Long-term cycle charts are interesting to look at, but I’m not sure how much they help one’s trading or strategy. In any case, there is a website, www.seasonalcharts.com that has such charts, and one that can be quite interesting is the 10-year cycle chart of the Dow. In other words, the data for the Dow is accumulated by year and then published in a way that you can see the pattern of each year of the decade – going back to 1897 in this case.

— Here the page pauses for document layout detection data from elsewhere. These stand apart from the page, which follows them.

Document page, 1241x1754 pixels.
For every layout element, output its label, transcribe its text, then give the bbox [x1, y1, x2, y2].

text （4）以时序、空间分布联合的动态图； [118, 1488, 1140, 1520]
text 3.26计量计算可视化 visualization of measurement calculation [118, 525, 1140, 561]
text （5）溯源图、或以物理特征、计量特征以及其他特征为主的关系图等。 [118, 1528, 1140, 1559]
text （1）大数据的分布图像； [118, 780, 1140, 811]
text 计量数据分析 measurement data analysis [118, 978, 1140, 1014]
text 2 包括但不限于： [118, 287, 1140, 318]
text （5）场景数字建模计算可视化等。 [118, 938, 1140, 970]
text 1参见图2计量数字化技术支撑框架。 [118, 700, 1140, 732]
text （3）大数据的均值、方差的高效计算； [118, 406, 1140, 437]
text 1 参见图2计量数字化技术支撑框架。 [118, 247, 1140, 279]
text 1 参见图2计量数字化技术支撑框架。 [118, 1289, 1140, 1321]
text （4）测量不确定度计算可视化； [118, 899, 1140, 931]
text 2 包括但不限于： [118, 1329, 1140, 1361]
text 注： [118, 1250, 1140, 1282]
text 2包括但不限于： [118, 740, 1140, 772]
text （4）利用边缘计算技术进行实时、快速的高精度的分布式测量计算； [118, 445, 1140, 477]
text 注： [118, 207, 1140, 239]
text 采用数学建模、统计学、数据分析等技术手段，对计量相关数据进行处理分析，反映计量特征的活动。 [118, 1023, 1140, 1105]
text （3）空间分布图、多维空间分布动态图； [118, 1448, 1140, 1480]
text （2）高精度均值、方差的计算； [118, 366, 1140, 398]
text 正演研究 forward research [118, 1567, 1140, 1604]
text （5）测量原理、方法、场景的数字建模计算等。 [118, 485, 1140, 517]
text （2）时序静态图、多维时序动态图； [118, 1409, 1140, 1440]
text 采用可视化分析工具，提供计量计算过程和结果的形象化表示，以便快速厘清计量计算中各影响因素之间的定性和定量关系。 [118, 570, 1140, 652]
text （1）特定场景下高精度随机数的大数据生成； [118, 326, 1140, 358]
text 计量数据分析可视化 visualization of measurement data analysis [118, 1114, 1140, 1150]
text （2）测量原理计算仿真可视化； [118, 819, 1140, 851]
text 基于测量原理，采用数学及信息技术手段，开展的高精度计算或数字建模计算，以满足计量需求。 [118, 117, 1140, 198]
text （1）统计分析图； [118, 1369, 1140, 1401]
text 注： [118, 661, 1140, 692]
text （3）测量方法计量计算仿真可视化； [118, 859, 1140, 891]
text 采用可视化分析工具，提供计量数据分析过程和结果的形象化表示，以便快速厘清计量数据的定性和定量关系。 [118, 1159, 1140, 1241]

Years ending in “7" have had some very interesting drama. Many of us remember the Crash of ‘87, of course. 1987 had been a wonderful year up through August, as prices surged ahead. Then there was some problem moving forward in September and October, but a torrent of selling was unleashed, beginning on October 14th and culminating with the Crash on October 19th. The market fell 22% in that one day.
Market historians may also remember the Panic of 1907 – which turned out to be very important in the grand scheme of things. In this Panic, the NYSE Index fell almost 50% in a three-week period in October, 1907. The NYSE approached J. P. Morgan to round up his friends and provide liquidity to the markets. He had done this before – effectively acting as a Federal Reserve Bank would (but in those days there wasn’t a Fed). He grudgingly did so, and the Panic was contained, but only after some scary moments for Morgan and friends. At that point, he said he wouldn’t be doing this any more and that the United States needed a Federal Reserve Bank. The Fed was subsequently created in 1913.
The year of 1917 wasn’t pretty, either. Despite a booming economy, the Dow lost 33% from November of 1916 to November of 1917.
1937 was another ugly year, as the Dow lost 22% in the last three months of the year. We’ve written about this time period before. In short, the economy was trying to come out of the Depression, but the Fed raised interest rates too early, sending a secondary shock through the system. The economy plunged, but – not wanting to panic people by using word “Depression” again – the word “recession” was invented. The smoke and mirrors probably didn’t help people too much, though, as the unemployment rate rose to 19%.
In looking at data from The Stock Trader’s Almanac (Wiley publishing; www.stocktradersalmanac.com), it is also interesting to note that $SPX lost 14% in 1957 (I don’t remember that one), 11% in 1977 (I do remember that one), and 2007 was pretty scary, too, as that was the year we first learned what “subprime debt” was – and it led to a nasty summer decline.
There were some positive years, most notably 1997 (+31% on $SPX), but mostly they were subdued.
Every twenty years the year ending in “7" is the first year of the 4-year Presidential Cycle. Those are generally struggling years, as the new regime in power gets all of the “nasty” stuff out of the way early, in hopes that voters won’t remember it three years later.
The graph above shows the entire 10-year cycle, with the years ending in “7" circled in red. From the chart, we can see that years ending in “7" generally rally – even rally strongly – into the late summer. But then the wheels come off, and there is a precipitous drop late in the year. By year’s end, there is a loss. Surprisingly, this is not the only year of the decade that shows a loss (“0" and “1" do also).
So, take this as a vague warning of sorts. We will try to remember to re-visit this data in the summer of 2017, just to remind ourselves of what has happened in the past.